§ **THE PROBLEM**
The word "Hotel" occurs in some of the lines below; copy each of those lines.

═════ MATERIAL FOR THIS EXERCISE ═════

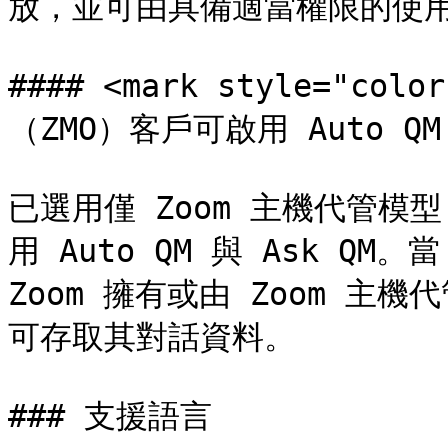
放，並可由具備適當權限的使用
#### <mark style="co
（ZMO）客戶可啟用 Auto QM 和
已選用僅 Zoom 主機代管模
用 Auto QM 與 Ask QM。
Zoom 擁有或由 Zoom 
可存取其對話資料。

### 支援語言
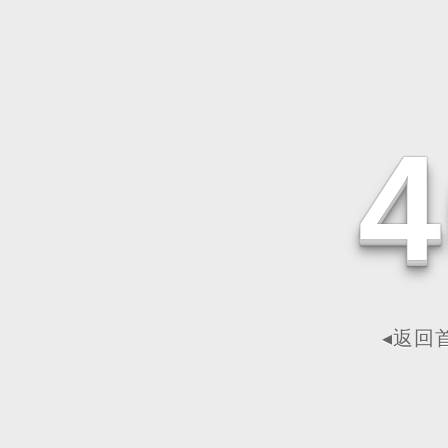
4
◂返回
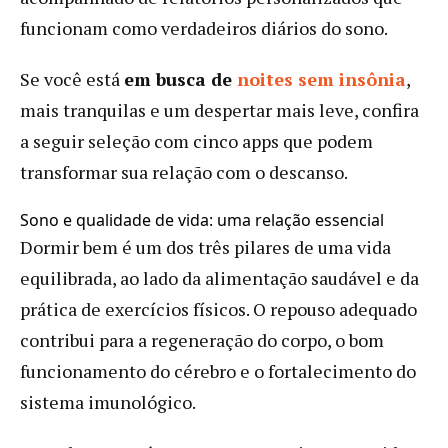
funcionam como verdadeiros diários do sono.
Se você está
em busca de
noites sem insônia
,
mais tranquilas e um despertar mais leve, confira
a seguir seleção com cinco apps que podem
transformar sua relação com o descanso.
Sono e qualidade de vida: uma relação essencial
Dormir bem é um dos três pilares de uma vida
equilibrada, ao lado da alimentação saudável e da
prática de exercícios físicos. O repouso adequado
contribui para a regeneração do corpo, o bom
funcionamento do cérebro e o fortalecimento do
sistema imunológico.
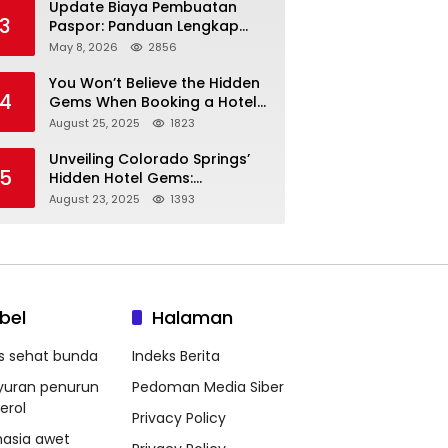
Update Biaya Pembuatan
3
Paspor: Panduan Lengkap
Tarif Resmi Negara!
May 8, 2026
2856
You Won’t Believe the Hidden
4
Gems When Booking a Hotel
in Louisville KY—From Cheap
August 25, 2025
1823
to Luxe!
Unveiling Colorado Springs’
5
Hidden Hotel Gems:
Affordable Stays, Luxury
August 23, 2025
1393
Escapes, and Everything In
Between!
bel
Halaman
ps sehat bunda
Indeks Berita
yuran penurun
Pedoman Media Siber
erol
Privacy Policy
hasia awet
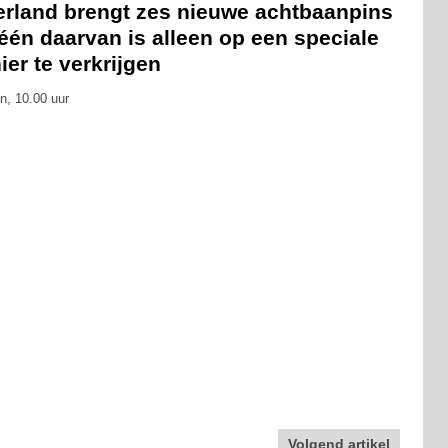
erland brengt zes nieuwe achtbaanpins
 één daarvan is alleen op een speciale
er te verkrijgen
n, 10.00 uur
Volgend artikel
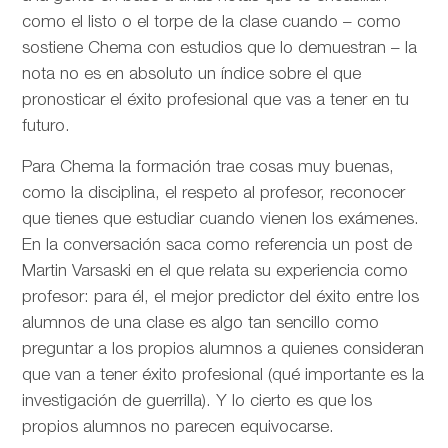
como el listo o el torpe de la clase cuando – como
sostiene Chema con estudios que lo demuestran – la
nota no es en absoluto un índice sobre el que
pronosticar el éxito profesional que vas a tener en tu
futuro.
Para Chema la formación trae cosas muy buenas,
como la disciplina, el respeto al profesor, reconocer
que tienes que estudiar cuando vienen los exámenes.
En la conversación saca como referencia un post de
Martin Varsaski en el que relata su experiencia como
profesor: para él, el mejor predictor del éxito entre los
alumnos de una clase es algo tan sencillo como
preguntar a los propios alumnos a quienes consideran
que van a tener éxito profesional (qué importante es la
investigación de guerrilla). Y lo cierto es que los
propios alumnos no parecen equivocarse.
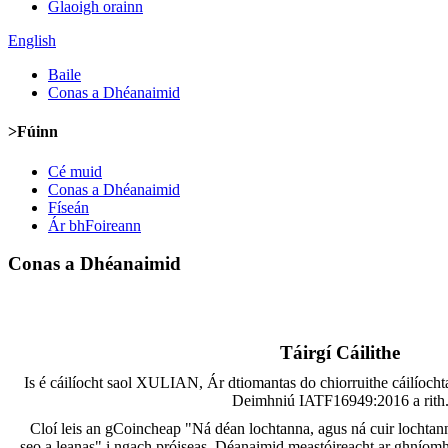
Glaoigh orainn
English
Baile
Conas a Dhéanaimid
>Fúinn
Cé muid
Conas a Dhéanaimid
Físeán
Ár bhFoireann
Conas a Dhéanaimid
Táirgí Cáilithe
Is é cáilíocht saol XULIAN, Ár dtiomantas do chiorruithe cáilíochta
Deimhniú IATF16949:2016 a rith
Cloí leis an gCoincheap "Ná déan lochtanna, agus ná cuir lochtan
seo a leanas" i ngach próiseas, Déanaimid meastóireacht ar ghníomh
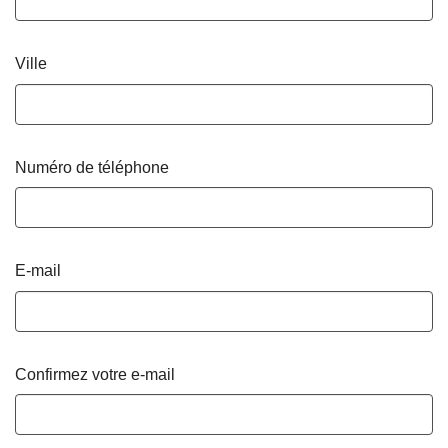
Ville
Numéro de téléphone
E-mail
Confirmez votre e-mail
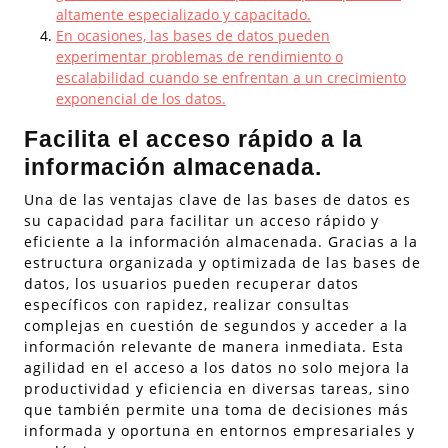
altamente especializado y capacitado.
En ocasiones, las bases de datos pueden
experimentar problemas de rendimiento o
escalabilidad cuando se enfrentan a un crecimiento
exponencial de los datos.
Facilita el acceso rápido a la
información almacenada.
Una de las ventajas clave de las bases de datos es
su capacidad para facilitar un acceso rápido y
eficiente a la información almacenada. Gracias a la
estructura organizada y optimizada de las bases de
datos, los usuarios pueden recuperar datos
específicos con rapidez, realizar consultas
complejas en cuestión de segundos y acceder a la
información relevante de manera inmediata. Esta
agilidad en el acceso a los datos no solo mejora la
productividad y eficiencia en diversas tareas, sino
que también permite una toma de decisiones más
informada y oportuna en entornos empresariales y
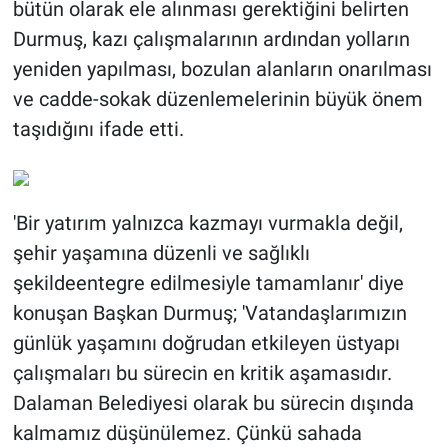
bütün olarak ele alınması gerektiğini belirten
Durmuş, kazı çalışmalarının ardından yolların
yeniden yapılması, bozulan alanların onarılması
ve cadde-sokak düzenlemelerinin büyük önem
taşıdığını ifade etti.
'Bir yatırım yalnızca kazmayı vurmakla değil,
şehir yaşamına düzenli ve sağlıklı
şekildeentegre edilmesiyle tamamlanır' diye
konuşan Başkan Durmuş; 'Vatandaşlarımızın
günlük yaşamını doğrudan etkileyen üstyapı
çalışmaları bu sürecin en kritik aşamasıdır.
Dalaman Belediyesi olarak bu sürecin dışında
kalmamız düşünülemez. Çünkü sahada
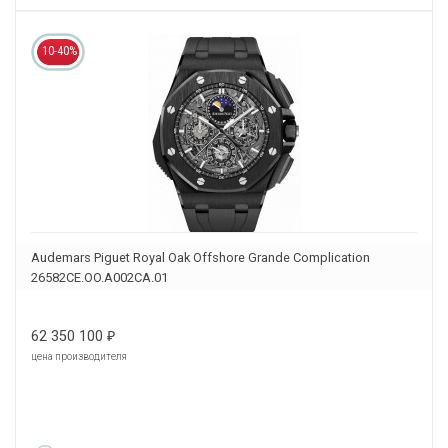
10-40%
Audemars Piguet Royal Oak Offshore Grande Complication
26582CE.OO.A002CA.01
62 350 100
₽
цена производителя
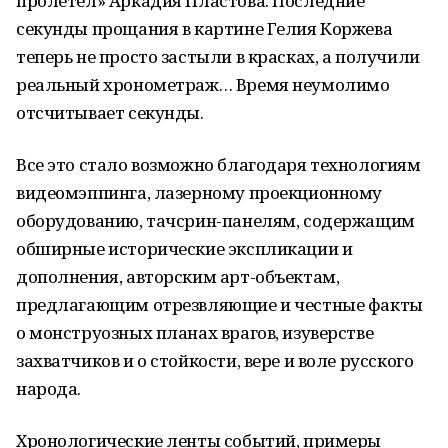
пролетел» Аркадия Пластова. Последние
секунды прощания в картине Гелия Коржева
теперь не просто застыли в красках, а получили
реальный хронометраж… Время неумолимо
отсчитывает секунды.
Все это стало возможно благодаря технологиям
видеомэппинга, лазерному проекционному
оборудованию, тачсрин-панелям, содержащим
обширные исторические экспликации и
дополнения, авторским арт-объектам,
предлагающим отрезвляющие и честные факты
о монструозных планах врагов, изуверстве
захватчиков и о стойкости, вере и воле русского
народа.
Хронологические ленты событий, примеры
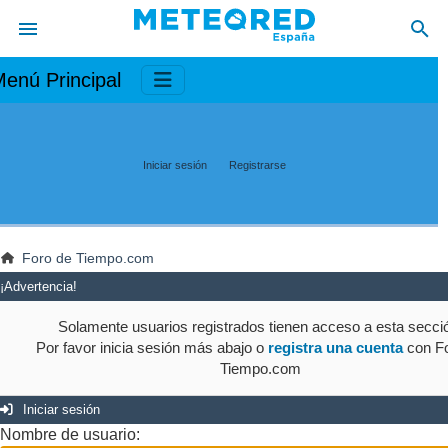
enú Principal
Iniciar sesión
Registrarse
Foro de Tiempo.com
¡Advertencia!
Solamente usuarios registrados tienen acceso a esta secci
Por favor inicia sesión más abajo o
registra una cuenta
con Fo
Tiempo.com
Iniciar sesión
Nombre de usuario:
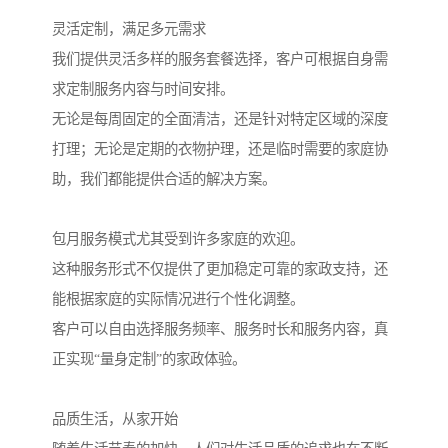
灵活定制，满足多元需求
我们提供灵活多样的服务套餐选择，客户可根据自身需
求定制服务内容与时间安排。
无论是每周固定的全面清洁，还是针对特定区域的深度
打理；无论是定期的衣物护理，还是临时需要的家庭协
助，我们都能提供合适的解决方案。
包月服务模式尤其受到许多家庭的欢迎。
这种服务形式不仅提供了更加稳定可靠的家政支持，还
能根据家庭的实际情况进行个性化调整。
客户可以自由选择服务频率、服务时长和服务内容，真
正实现“量身定制”的家政体验。
品质生活，从家开始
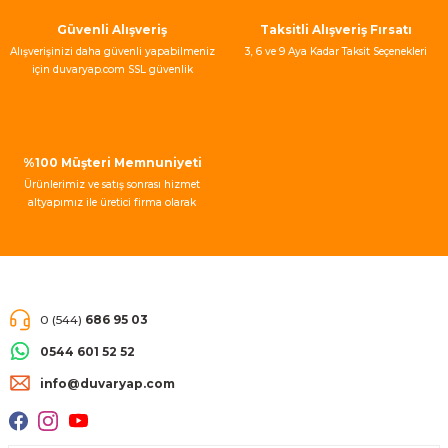
Bu ürüne benzer farklı alternatifler olmalı.
Güvenli Alışveriş
Taksitli Alışveriş Fırsatı
Alışverişinizi daha güvenli yapabilmeniz
3, 6 ve 9 Aya Kadar Taksit Seçenekleri
için duvaryap.com SSL güvenlik
sertifikası kullanmaktadır.
Gönder
%100 Müşteri Memnuniyeti
Ürünlerimiz ve satış sonrası hizmet
altyapımız ile üretici firma olarak
müşteri memnuniyeti garantisi
vermekteyiz.
0 (544)
686 95 03
0544 601 52 52
info@duvaryap.com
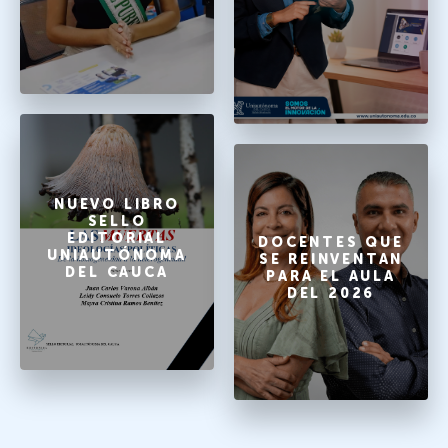
NUEVO LIBRO
SELLO
EDITORIAL
DOCENTES QUE
UNIAUTÓNOMA
SE REINVENTAN
DEL CAUCA
PARA EL AULA
DEL 2026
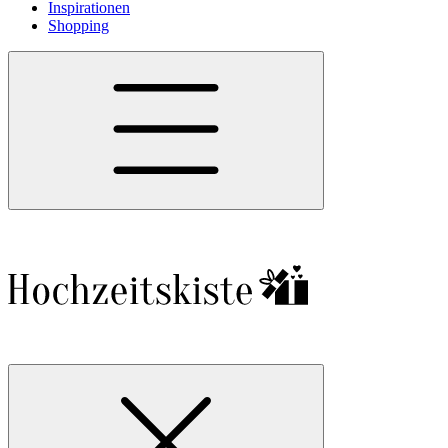
Inspirationen
Shopping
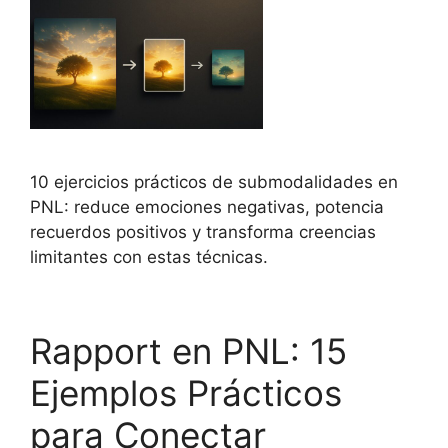
10 ejercicios prácticos de submodalidades en
PNL: reduce emociones negativas, potencia
recuerdos positivos y transforma creencias
limitantes con estas técnicas.
Rapport en PNL: 15
Ejemplos Prácticos
para Conectar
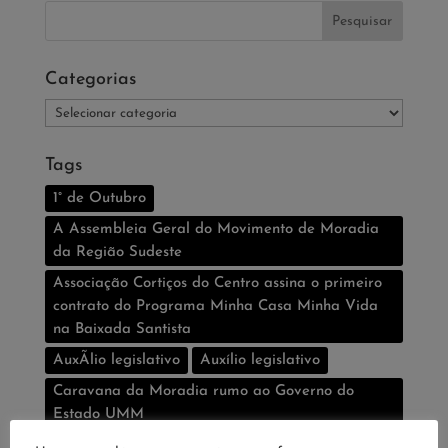
Categorias
Categorias
Tags
1° de Outubro
A Assembleia Geral do Movimento de Moradia
da Região Sudeste
Associação Cortiços do Centro assina o primeiro
contrato do Programa Minha Casa Minha Vida
na Baixada Santista
AuxÃ­lio legislativo
Auxí­lio legislativo
Caravana da Moradia rumo ao Governo do
Estado UMM
CDHU
Centro de São Paulo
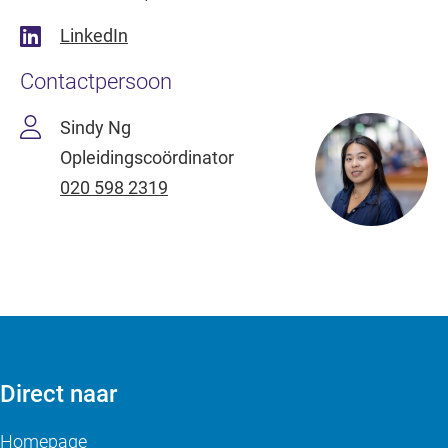
LinkedIn
Contactpersoon
Sindy Ng
Opleidingscoördinator
020 598 2319
Direct naar
Homepage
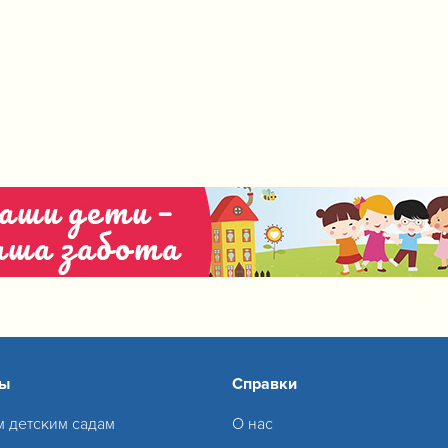
сы
Справки
м детским садам
О нас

═════

§ **THE COMPLETED TASK**
Gems When Booking a Hotel
Hidden Hotel Gems:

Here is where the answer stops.